- Task statement
A word-for-word copy of the data, with no images, is the required answer.

[Stored entries]

+===+

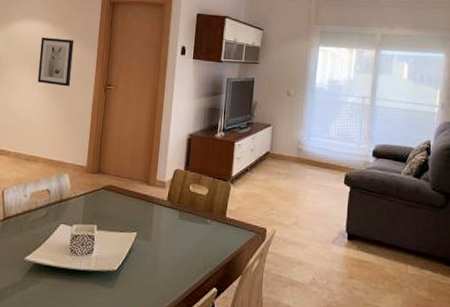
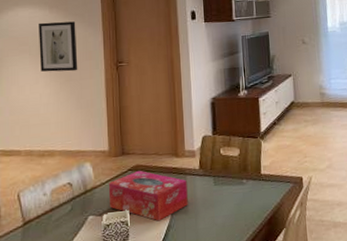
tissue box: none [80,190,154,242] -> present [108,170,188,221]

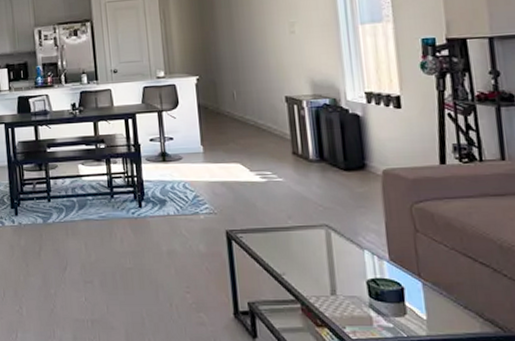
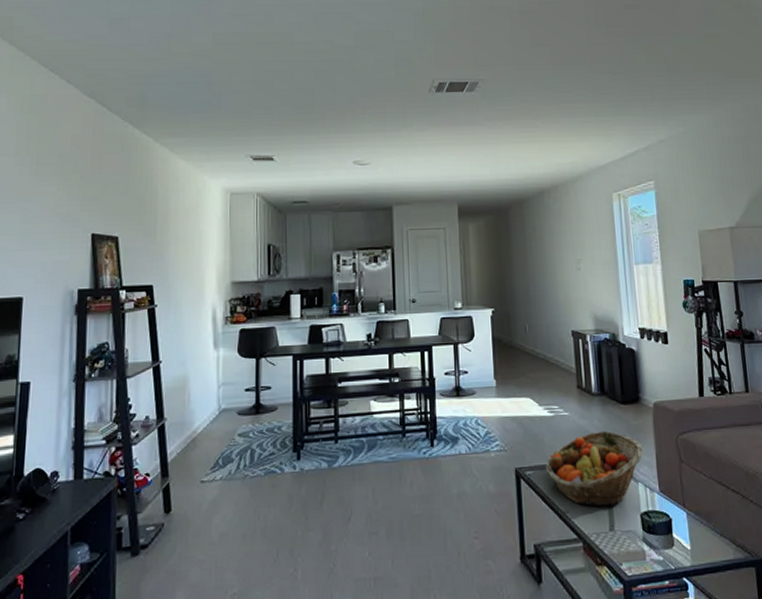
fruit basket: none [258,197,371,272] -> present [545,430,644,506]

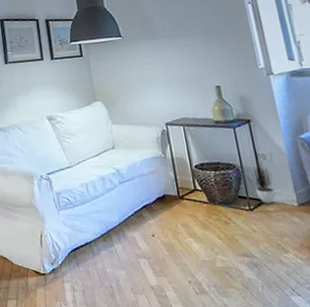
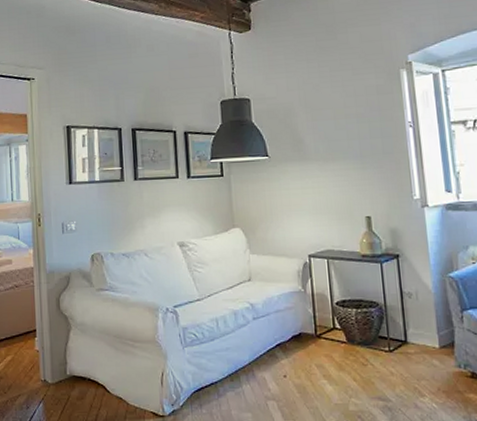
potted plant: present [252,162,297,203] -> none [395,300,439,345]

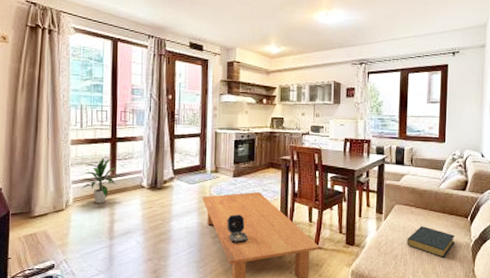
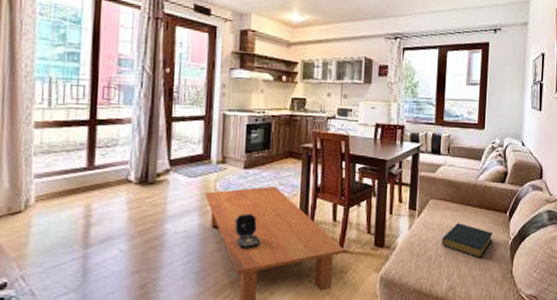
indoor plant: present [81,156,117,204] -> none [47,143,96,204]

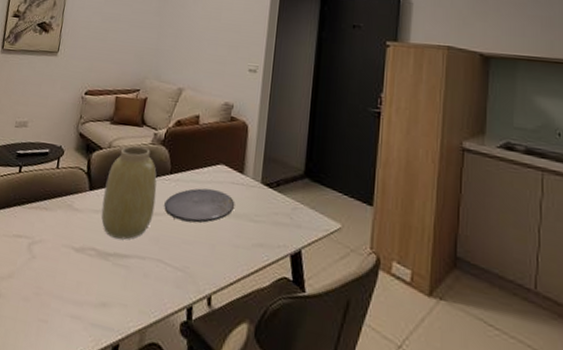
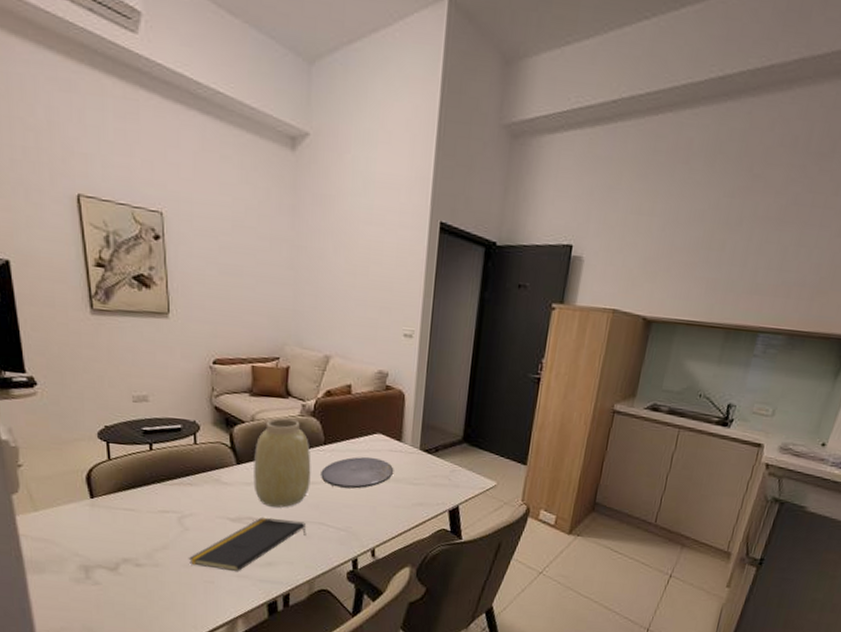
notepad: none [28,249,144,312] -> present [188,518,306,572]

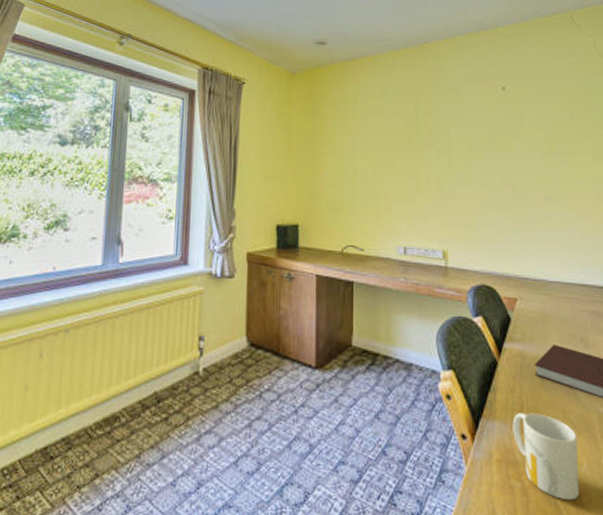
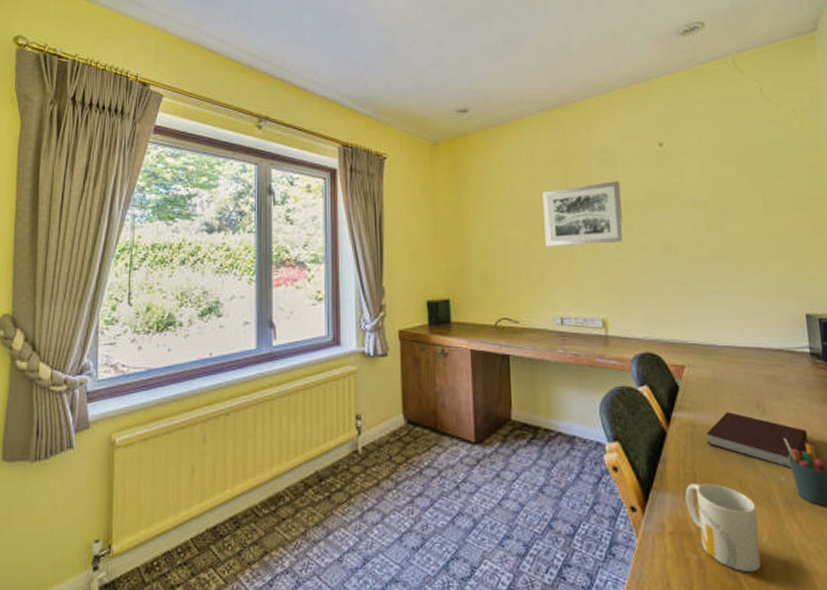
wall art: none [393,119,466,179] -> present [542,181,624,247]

+===+

- Response to this exercise
tissue box: none [80,190,154,242] -> present [108,170,188,221]

fruit basket: none [258,197,371,272] -> present [545,430,644,506]

potted plant: present [252,162,297,203] -> none [395,300,439,345]

indoor plant: present [81,156,117,204] -> none [47,143,96,204]

notepad: none [28,249,144,312] -> present [188,518,306,572]

wall art: none [393,119,466,179] -> present [542,181,624,247]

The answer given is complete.